The various 1000BASE-X fibre standards use 8b/10b encoding which means that due to the 25% overhead of 8b/10b transceivers actually run at 1.25Gbps. With 1000BASE-T copper 1GigE connections, 8b/10b is used but then pairs of bits are encoded using PAM-5. 5-level PAM provides better bandwidth utilization than binary signalling, where each transmitted symbol represents just one bit (0 or 1.). In 5-level PAM, each transmitted symbol represents one of five different levels (-2, -1, 0, + 1, +2). Since each symbol can represent two bits of information (four levels used to represent two bits, plus an extra fifth level used in the Forward Error Correction coding), the symbol rate, and therefore also the signal bandwidth, are reduced by a factor of two.

1000BASE-T uses four twisted copper pairs over Cat5 cable.
100BASE-TX uses 4B5B MLT-3 coded signalling and over twisted pairs in Cat5 copper cable.
10BASE-T uses Manchester coded signalling over two twisted pairs in Cat3 or Cat5 copper cable.

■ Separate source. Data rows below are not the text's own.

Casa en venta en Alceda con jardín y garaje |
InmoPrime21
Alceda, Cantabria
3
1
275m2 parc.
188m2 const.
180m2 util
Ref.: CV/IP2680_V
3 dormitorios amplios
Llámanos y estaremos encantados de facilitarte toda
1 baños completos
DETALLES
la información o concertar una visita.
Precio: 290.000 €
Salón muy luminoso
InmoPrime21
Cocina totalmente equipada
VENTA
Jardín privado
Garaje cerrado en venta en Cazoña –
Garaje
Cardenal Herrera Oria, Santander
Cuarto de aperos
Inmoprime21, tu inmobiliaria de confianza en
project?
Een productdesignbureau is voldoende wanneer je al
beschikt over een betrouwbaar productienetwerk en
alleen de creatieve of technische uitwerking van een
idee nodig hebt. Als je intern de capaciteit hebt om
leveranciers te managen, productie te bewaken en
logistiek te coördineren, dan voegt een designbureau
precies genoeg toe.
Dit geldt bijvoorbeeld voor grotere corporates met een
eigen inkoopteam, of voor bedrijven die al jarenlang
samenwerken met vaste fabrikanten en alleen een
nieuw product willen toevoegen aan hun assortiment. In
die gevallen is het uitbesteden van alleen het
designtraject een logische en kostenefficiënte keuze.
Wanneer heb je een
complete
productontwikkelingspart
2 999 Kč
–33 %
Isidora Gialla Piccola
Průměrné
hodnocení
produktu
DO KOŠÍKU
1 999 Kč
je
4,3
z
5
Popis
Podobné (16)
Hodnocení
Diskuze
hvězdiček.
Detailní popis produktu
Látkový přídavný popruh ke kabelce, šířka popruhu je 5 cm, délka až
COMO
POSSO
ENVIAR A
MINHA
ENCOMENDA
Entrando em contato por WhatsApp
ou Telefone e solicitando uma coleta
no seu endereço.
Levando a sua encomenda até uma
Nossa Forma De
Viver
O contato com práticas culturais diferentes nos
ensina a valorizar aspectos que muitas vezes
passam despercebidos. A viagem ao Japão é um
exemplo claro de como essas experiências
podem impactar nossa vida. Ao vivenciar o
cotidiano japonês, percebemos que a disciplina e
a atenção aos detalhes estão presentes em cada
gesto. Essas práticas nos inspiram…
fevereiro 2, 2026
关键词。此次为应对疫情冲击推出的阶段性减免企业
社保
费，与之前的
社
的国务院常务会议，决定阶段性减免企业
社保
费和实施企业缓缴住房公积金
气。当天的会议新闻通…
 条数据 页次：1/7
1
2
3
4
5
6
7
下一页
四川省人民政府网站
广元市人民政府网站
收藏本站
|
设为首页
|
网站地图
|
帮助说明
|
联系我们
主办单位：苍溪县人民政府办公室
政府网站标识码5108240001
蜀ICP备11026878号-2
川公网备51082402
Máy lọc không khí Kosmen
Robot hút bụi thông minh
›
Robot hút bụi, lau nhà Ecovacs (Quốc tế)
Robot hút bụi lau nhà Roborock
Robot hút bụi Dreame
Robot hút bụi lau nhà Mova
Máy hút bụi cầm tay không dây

Why use any of these coding schemes for networking? Some reasons include:

  • With Manchester coding the data and clock are combined into one signal (such as 10BASE-T). If the clock was not sent with the data, then the receiver would not know when to sample the signal to extract the digital values. Even if the transmitter and receiver are somehow perfectly synchronized, the infinitesimal delay of the transmission medium would have to be accounted for. The other alternative is to accompany the data line with a clock line, but that doubles the number of wires. It's cheaper & more reliable to double (or halve, depending on perspective) the cable & transceiver bandwidth requirements (or capabilities) than use more wire and bulkier connectors.

    With other encoding schemes like 64b/66b and 128b/130b the clock signal is calculated using a polynomial feedback function on the receiver to statistically calculate the clocking (such as 10GBASE-X).

  • A long string of zeroes will no longer look like a dead or disconnected line. Also long sting of ones will no longer look like a stuck level. This issue is overcome in Manchester, 8b10b, 64b/66b and 128b/130b encoding techniques.

  • With Manchester and 8b/18b (10BASE-T, 1000BASE-T) encoding the encoded signal has a more balanced energy profile, i.e. the voltage averaged over time should tend toward zero. The logic signal on the circuit board uses 0 volts for logic zero and a positive voltage (5 volts for old TTL, 3.3 volts or less for modern logic) for logic one. Only data logic of all zeros would have a null energy profile; any other data pattern would always have a greater than zero average voltage level and a characteristic magnetic field. But since encodings such as Manchester use both positive and negative voltage levels, the magnetic fields created by the transmitted signal are much smaller as they will tend to cancel each other. This allows wires to be bundled closer together in cables yet create less interference with each other. (Even slow transmission schemes like RS/EIA-232 use both positive and negative voltage levels to balance the energy profile. Probably board-to-board connections less than 0.5 meter and within an enclosure would use only positive voltages.)